Department of Pediatric Pneumology, Allergy and Neonatology, Hannover Medical School, Hanover, Germany.
Cluster of Excellence RESIST (EXC 2155), Hannover Medical School, Hanover, Germany.
Front Immunol. 2020 Apr 30;11:688. doi: 10.3389/fimmu.2020.00688. eCollection 2020.

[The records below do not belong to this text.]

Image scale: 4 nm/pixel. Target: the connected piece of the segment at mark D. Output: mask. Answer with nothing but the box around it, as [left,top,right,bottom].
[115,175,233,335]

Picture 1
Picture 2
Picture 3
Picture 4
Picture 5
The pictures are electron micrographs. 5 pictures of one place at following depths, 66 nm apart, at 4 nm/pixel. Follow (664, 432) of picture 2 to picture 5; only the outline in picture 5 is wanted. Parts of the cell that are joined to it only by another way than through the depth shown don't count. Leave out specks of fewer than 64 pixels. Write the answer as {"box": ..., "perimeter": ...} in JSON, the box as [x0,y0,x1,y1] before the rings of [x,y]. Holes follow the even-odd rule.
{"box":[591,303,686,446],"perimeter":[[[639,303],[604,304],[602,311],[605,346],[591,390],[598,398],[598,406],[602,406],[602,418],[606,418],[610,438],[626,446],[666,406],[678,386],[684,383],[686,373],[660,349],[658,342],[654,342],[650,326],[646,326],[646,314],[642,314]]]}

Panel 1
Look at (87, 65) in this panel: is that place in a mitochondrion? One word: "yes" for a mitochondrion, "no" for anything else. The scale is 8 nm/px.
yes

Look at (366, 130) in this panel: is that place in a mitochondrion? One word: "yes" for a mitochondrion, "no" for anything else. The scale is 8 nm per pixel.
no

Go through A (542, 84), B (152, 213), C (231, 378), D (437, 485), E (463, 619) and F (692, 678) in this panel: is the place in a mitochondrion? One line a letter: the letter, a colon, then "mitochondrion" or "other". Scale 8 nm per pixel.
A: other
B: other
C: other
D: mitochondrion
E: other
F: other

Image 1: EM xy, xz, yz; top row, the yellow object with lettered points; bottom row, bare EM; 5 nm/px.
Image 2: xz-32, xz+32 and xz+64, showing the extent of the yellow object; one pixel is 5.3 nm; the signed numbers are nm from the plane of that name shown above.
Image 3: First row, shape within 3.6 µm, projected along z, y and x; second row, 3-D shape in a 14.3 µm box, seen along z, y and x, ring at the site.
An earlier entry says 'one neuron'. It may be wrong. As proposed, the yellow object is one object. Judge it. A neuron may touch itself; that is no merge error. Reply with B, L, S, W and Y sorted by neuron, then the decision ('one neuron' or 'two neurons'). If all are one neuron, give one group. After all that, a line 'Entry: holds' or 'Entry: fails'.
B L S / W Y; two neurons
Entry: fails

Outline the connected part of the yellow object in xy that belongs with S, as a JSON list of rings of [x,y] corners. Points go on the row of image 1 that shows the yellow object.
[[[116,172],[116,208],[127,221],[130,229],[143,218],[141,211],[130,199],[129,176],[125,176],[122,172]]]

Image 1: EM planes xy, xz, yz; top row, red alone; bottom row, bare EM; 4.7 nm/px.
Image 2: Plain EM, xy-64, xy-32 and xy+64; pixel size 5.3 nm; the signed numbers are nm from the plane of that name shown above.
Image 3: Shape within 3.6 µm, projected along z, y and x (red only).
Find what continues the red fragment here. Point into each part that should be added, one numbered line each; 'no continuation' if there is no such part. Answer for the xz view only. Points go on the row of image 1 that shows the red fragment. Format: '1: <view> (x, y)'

The restricted capacity of newborn infants to mount inflammatory responses toward microbial challenges has traditionally been linked to the high risk of septic diseases during the neonatal period. In recent years, substantial evidence has been provided that this characteristic of the neonatal immune system is actually a meaningful physiologic state that is based on specific transiently active cellular and molecular mechanisms and required for a favorable course of postnatal immune adaptation. The identification of physiologically high amounts of S100-alarmins in neonates has been one of the crucial pieces in the puzzle that contributed to the change of concept. In this context, innate immune immaturity could be redefined and assigned to the epigenetic silence of adult-like cell-autonomous regulation at the beginning of life. S100-alarmins represent an alternative age-specific mechanism of immune regulation that protects neonates from hyperinflammatory immune responses. Here, we summarize how infants are provided with S100-alarmins and why these allow an uneventful clash between the innate immune system and the extrauterine world. The mode of action of S100-alarmins is highlighted including their tuning functions at multiple levels for establishing a state of homeostasis with the environment in the newborn individual.
新生儿对微生物挑战产生炎症反应的能力有限,这与新生儿期败血症疾病的高风险传统上有关。近年来,大量证据表明,新生儿免疫系统的这一特征实际上是一种有意义的生理状态,它基于特定的短暂活跃的细胞和分子机制,是对产后免疫适应的良好过程所必需的。在这个背景下,先天免疫不成熟可以被重新定义,并被分配给生命开始时成人样细胞自主调节的表观遗传沉默。S100-警报素代表了一种替代的年龄特异性免疫调节机制,可保护新生儿免受过度炎症性免疫反应的影响。在这里,我们总结了婴儿是如何获得 S100-警报素的,以及为什么这些警报素允许先天免疫系统与子宫外世界之间发生无冲突的碰撞。强调了 S100-警报素的作用方式,包括它们在多个水平上的调节功能,以在新生儿个体中建立与环境的体内平衡状态。